Don’t be scared by the long list of ingredients. Everything can be found in an Indian grocery store. The Asafoetida is entirely optional, as are the curry leaves. If I had to keep only three spices for this recipe, I would advise you not to omit the cumin, turmeric and ginger. The addition of a little coconut milk – super yummy – is very welcome too. In the end, this recipe may be totally different from a traditional indian dahl – I would have no way of knowing it – but it is definitely tasty.
The simplest dahl
Serves 6 to 8
- 500 g red lentils
- 1 tsp turmeric powder
- 2 tsp cumin seeds
- 1 tsp coconut oil (or ghee)
- 1 onion
- 2 cloves garlic
- 1 knob fresh ginger
- 1/2 to 1 tsp dried chili
- 1 tsp coriander seeds
- 1 can of crushed tomates (approx 400 g)
- 1/2 tsp unrefined sea salt
Optional but delicious
- 10 curry leaves (if dried, or 5 if fresh)
- 1 tsp garam masala blend
- A pinch of anise seeds, or fennel seeds
- 1 pinch Asafetida
- Brown rice
- Fresh cilantro
- Lemon wedges
- Full fat yogurt
Soak the lentils for 12 hours at least. Drain, and place them in a large pot. Cover with water, up to 2 cm above the lentils.
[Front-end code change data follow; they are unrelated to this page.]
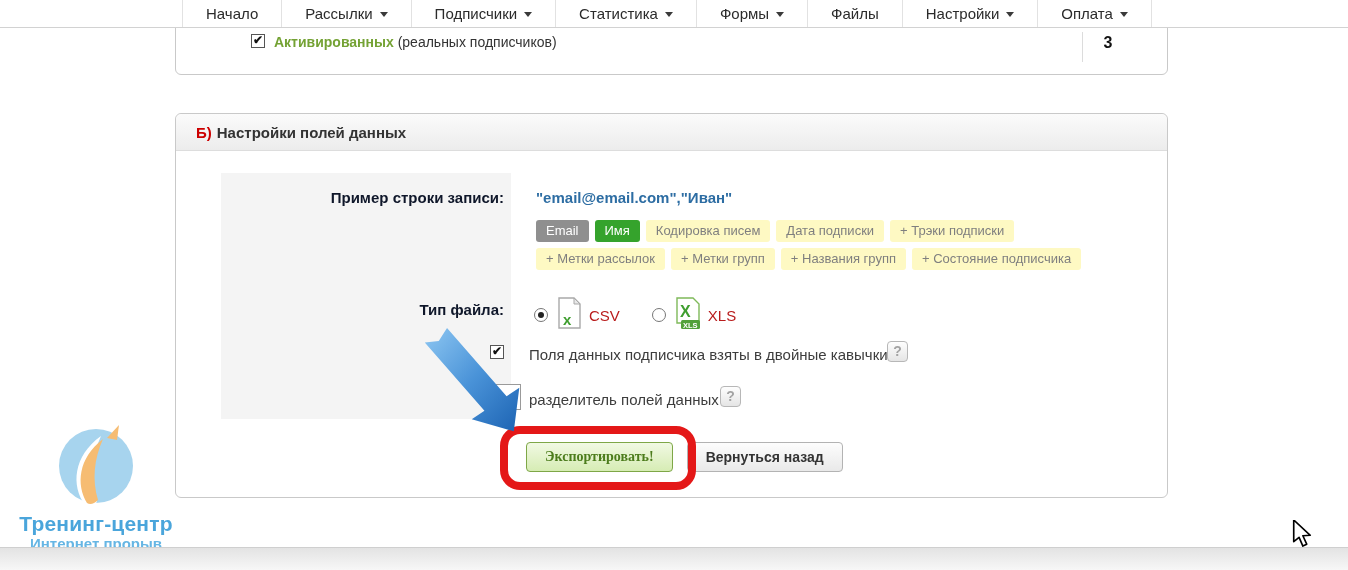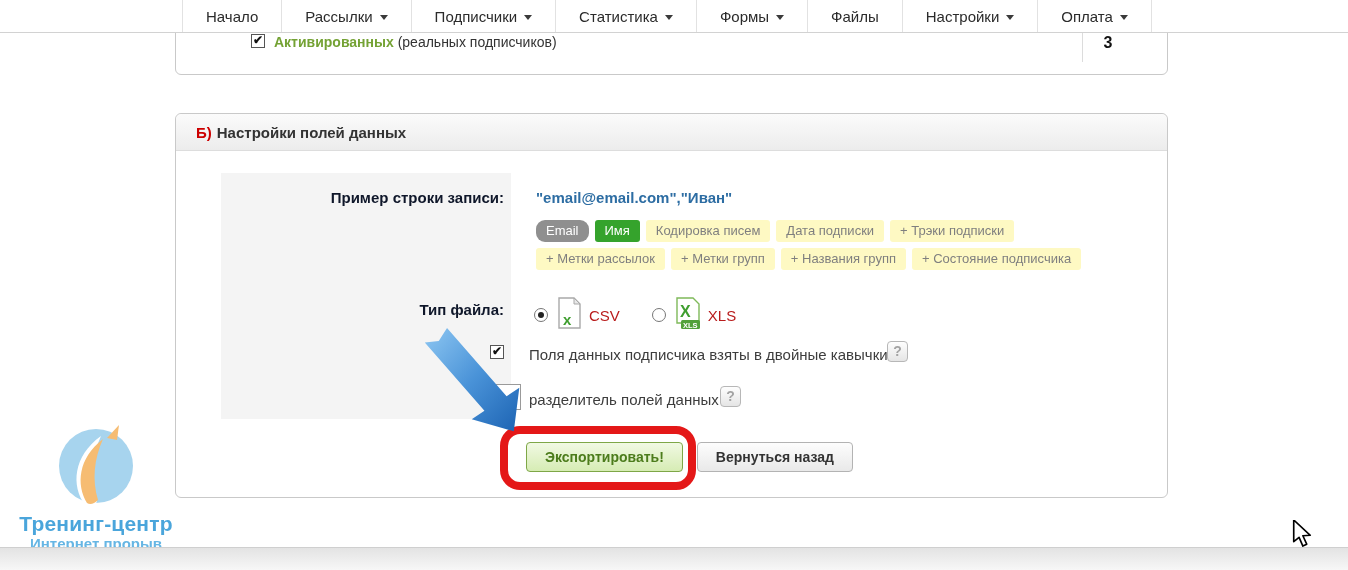--- a/index.html
+++ b/index.html
@@ -7,7 +7,7 @@
   #screen { position:relative; width:1348px; height:570px; background:#fff; overflow:hidden; }
 
   
-  .topnav { position:absolute; top:0; left:0; width:100%; height:33px; background:#fff;
+  .topnav { position:absolute; top:0; left:0; width:100%; height:28px; background:#fff;
             border-bottom:1px solid #d2d2d2; display:flex; padding-left:182px; z-index:30; }
   .nav-item { display:flex; align-items:center; gap:7px; padding:0 23px; font-size:15px; color:#2b2b2b;
               border-right:1px solid #e2e2e2; cursor:pointer; white-space:nowrap; }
Add the turmeric powder, salt, chili and Asafetida and curry leaves if using.
Bring to a boil for 5 minutes, then lower the heat and let simmer over medium heat.
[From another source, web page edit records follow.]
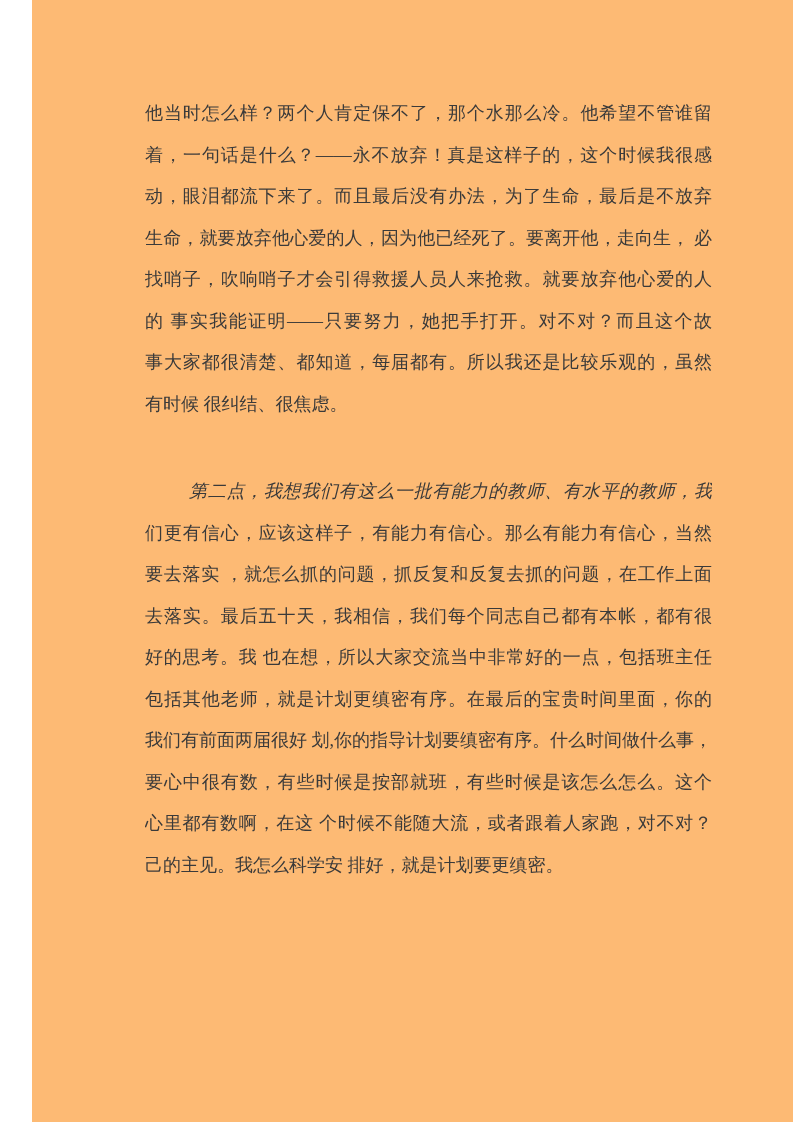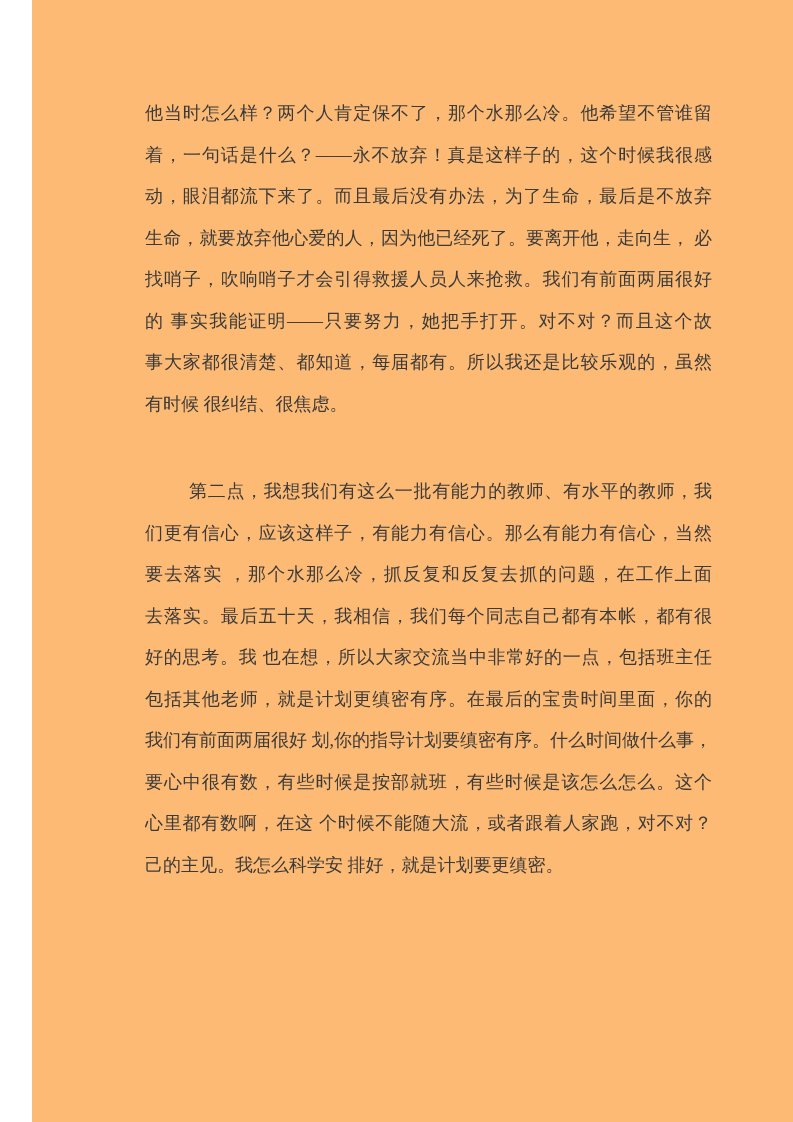--- a/index.html
+++ b/index.html
@@ -59,7 +59,7 @@
         <div class="line">着，一句话是什么？——永不放弃！真是这样子的，这个时候我很感</div>
         <div class="line">动，眼泪都流下来了。而且最后没有办法，为了生命，最后是不放弃</div>
         <div class="line">生命，就要放弃他心爱的人，因为他已经死了。要离开他，走向生， 必</div>
-        <div class="line">找哨子，吹响哨子才会引得救援人员人来抢救。我们有前面两届很好</div>
+        <div class="line">找哨子，吹响哨子才会引得救援人员人来抢救。就要放弃他心爱的人</div>
         <div class="line">的 事实我能证明——只要努力，她把手打开。对不对？而且这个故</div>
         <div class="line">事大家都很清楚、都知道，每届都有。所以我还是比较乐观的，虽然</div>
         <div class="line last">有时候 很纠结、很焦虑。</div>

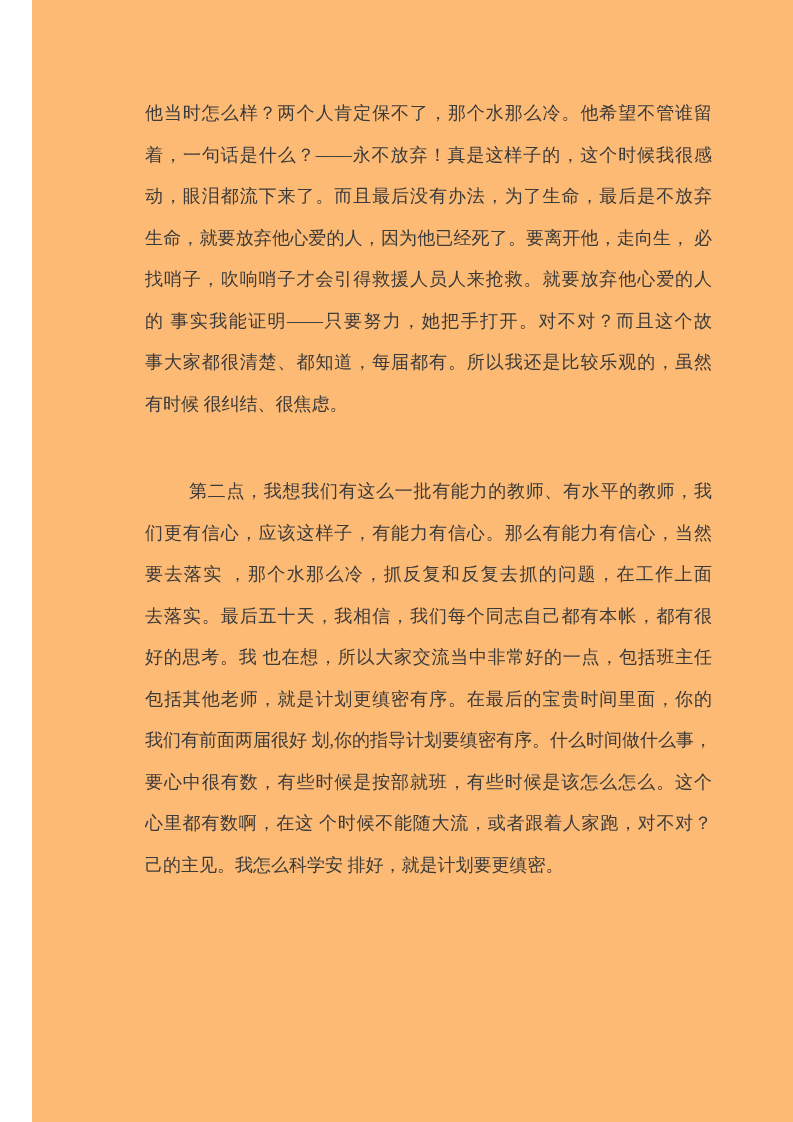--- a/index.html
+++ b/index.html
@@ -47,6 +47,7 @@
   }
   .line.indent {
     text-indent: 44px;
+    font-style: italic;
   }
 </style>
 </head>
Meanwhile, toast the cumin seeds – and possibly anise seeds – in a frying pan until they are browned and fragrant (about 2 minutes). Reserve in a bowl.
Melt the coconut oil in a pan (the same pan!). Add the finely chopped onion and crushed garlic. Cook them for a few minutes. Then add the toasted cumin, the freshly grated ginger, coriander seeds and garam masala. Continue cooking until onions are translucent. Then add the tomatoes. Cook over high heat for 5 minutes. Here, I like to add a little bit of apple cider vinegar, certainly not traditional, but adds a nice tang!
Add the mixture to the lentils. Add more water if necessary and continue cooking over low heat, or turn off the heat and let it rest on the hot stove, for about one hour.
The dahl must have a fairly liquid consistency, almost like a soup and the lentils must have melted and almost totally lost their shape.
Serve very hot with a bowl of rice. Sprinkle with fresh cilantro, lemon juice and a spoonful of yoghurt. This dahl is even better after 24 hours.